I walked down and saw a large well with a good body of water in it, evidently permanently supplied by the drainage of the mass of bare rocks in its vicinity. I was greatly pleased at Tommy's discovery, and after giving Reechy a thorough good drink, off he went like a rocket after the party. I wandered about, but found no other water-place; and then, thinking of the days that were long enough ago, I sat in the shade of an umbrageous acacia bush. Soon I heard the voices of the angels, native black and fallen angels, and their smokes came gradually nearer. I thought they must have seen me on the top of the rocks, and desired to make my further acquaintance. The advancing party, however, turned out to be only two women coming for water to the well. They had vessels, usually called coolamins - these are small wooden troughs, though sometimes made of bark, and are shaped like miniature canoes - for carrying water to their encampment. When they came near enough to see what I was, they ran away a short distance, then stopped, turned round, and looked at me. Of course I gave a gentle bow, as to something quite uncommon; a man may bend his lowest in a desert to a woman. I also made signs for them to come to the well, but they dropped their bark coolamins and walked smartly off. I picked up these things, and found them to be of a most original, or rather aboriginal, construction. They were made of small sheets of the yellow-tree bark, tied up at the ends with bark-string, thus forming small troughs. When filled, some grass or leaves are put on top of the water to prevent it slopping over. The women carry these troughs on their heads. I was not near enough to distinguish whether the women were beautiful or not; all I could make out was that one was young and fatter than the other. Amongst aborigines of every clime fatness goes a great way towards beauty. The youngest and fattest was the last to decamp.

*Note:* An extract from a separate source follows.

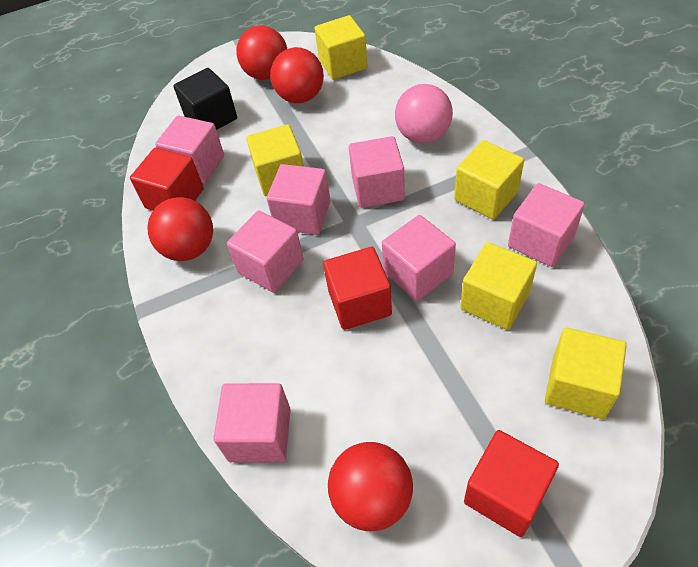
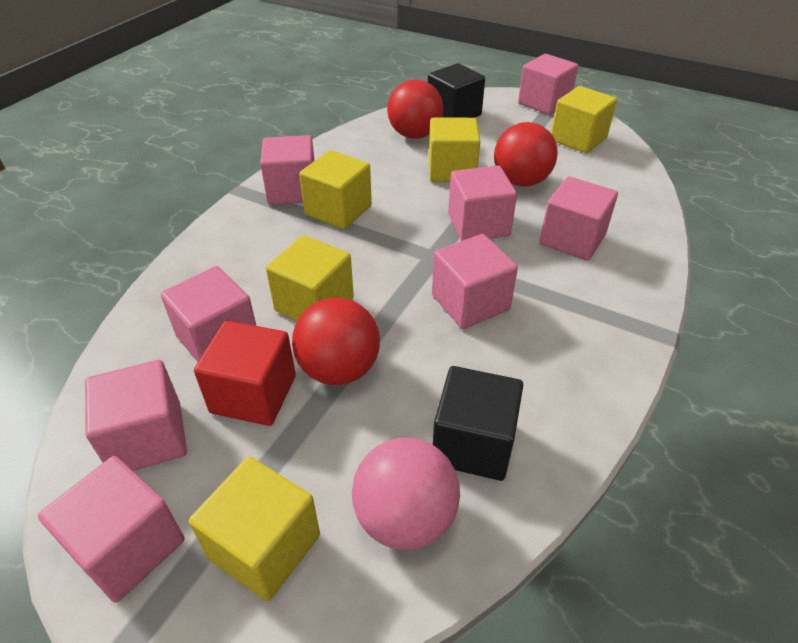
black cube: [173,68,237,130] = 1 -> [428,63,485,118] [433,366,523,481] = 2
pink cube: [155,115,224,184] [213,383,291,462] [227,211,304,293] [267,164,330,235] [349,136,405,208] [382,215,456,301] [508,183,585,267] = 7 -> [38,456,184,603] [85,360,187,471] [161,266,256,362] [260,135,315,205] [432,234,518,329] [448,165,517,241] [518,54,578,115] [539,176,618,261] = 8
red ball: [147,197,213,261] [236,26,287,80] [270,47,324,103] [328,442,413,531] = 4 -> [292,298,380,385] [387,79,443,139] [494,122,558,187] = 3
red cube: [130,147,204,211] [323,247,392,330] [464,430,559,537] = 3 -> [194,321,296,426] = 1

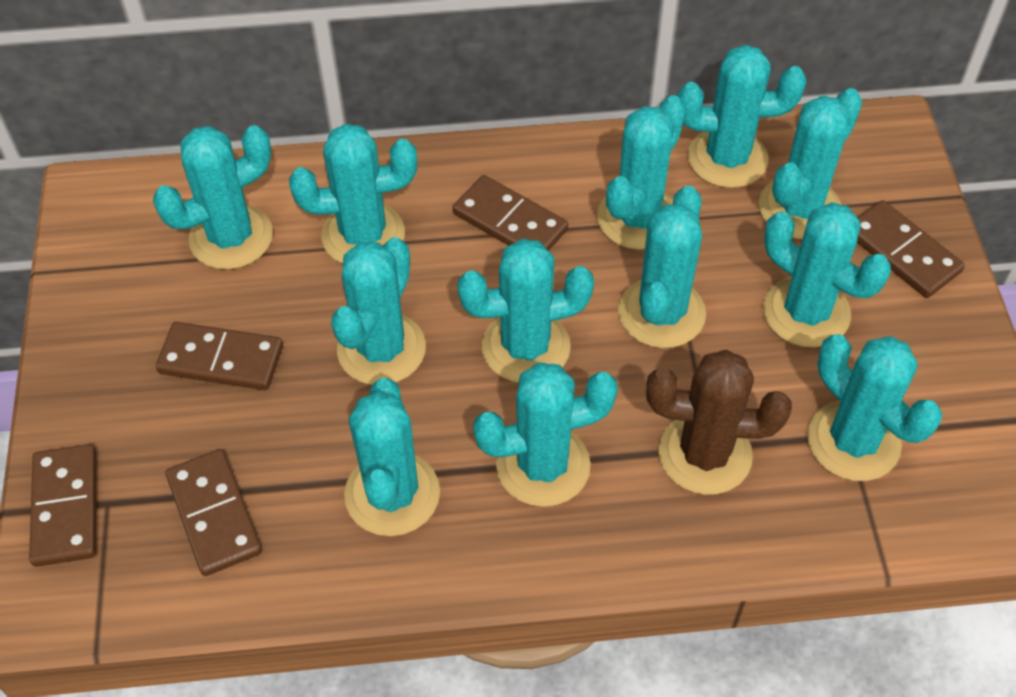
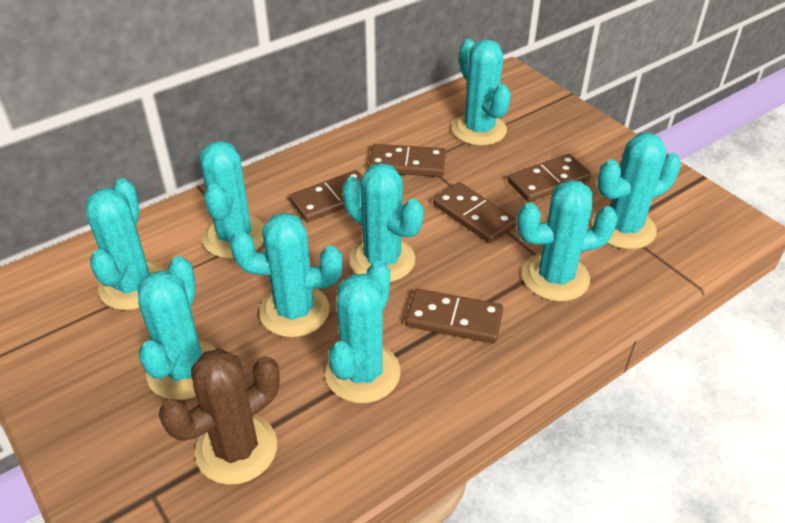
turquoise cactus: [153,125,273,270] [289,124,417,264] [331,237,426,385] [344,378,440,536] [457,239,594,382] [473,362,618,507] [597,95,686,250] [618,186,706,348] [678,45,806,188] [759,88,862,239] [763,202,891,348] [807,334,942,481] = 12 -> [86,178,165,310] [138,256,216,400] [199,141,265,259] [230,212,343,337] [325,261,401,403] [342,163,424,282] [452,39,511,146] [517,180,618,301] [592,133,681,249] = 9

These were the first natives I had seen upon this expedition; no others appeared while I was by myself. In about four hours the party arrived; they had travelled six miles past the place when Tommy overtook them. We soon watered all the camels; they were extremely thirsty, for they had travelled 202 miles from Queen Victoria's Spring, although, in a straight line, we were only 180 miles from it. Almost immediately upon the arrival of the caravan, a number of native men and one young boy made their appearance. They were apparently quiet and inoffensive, and some of them may have seen white people before, for one or two spoke a few English words, such as "white fellow," "what name," "boy," etc.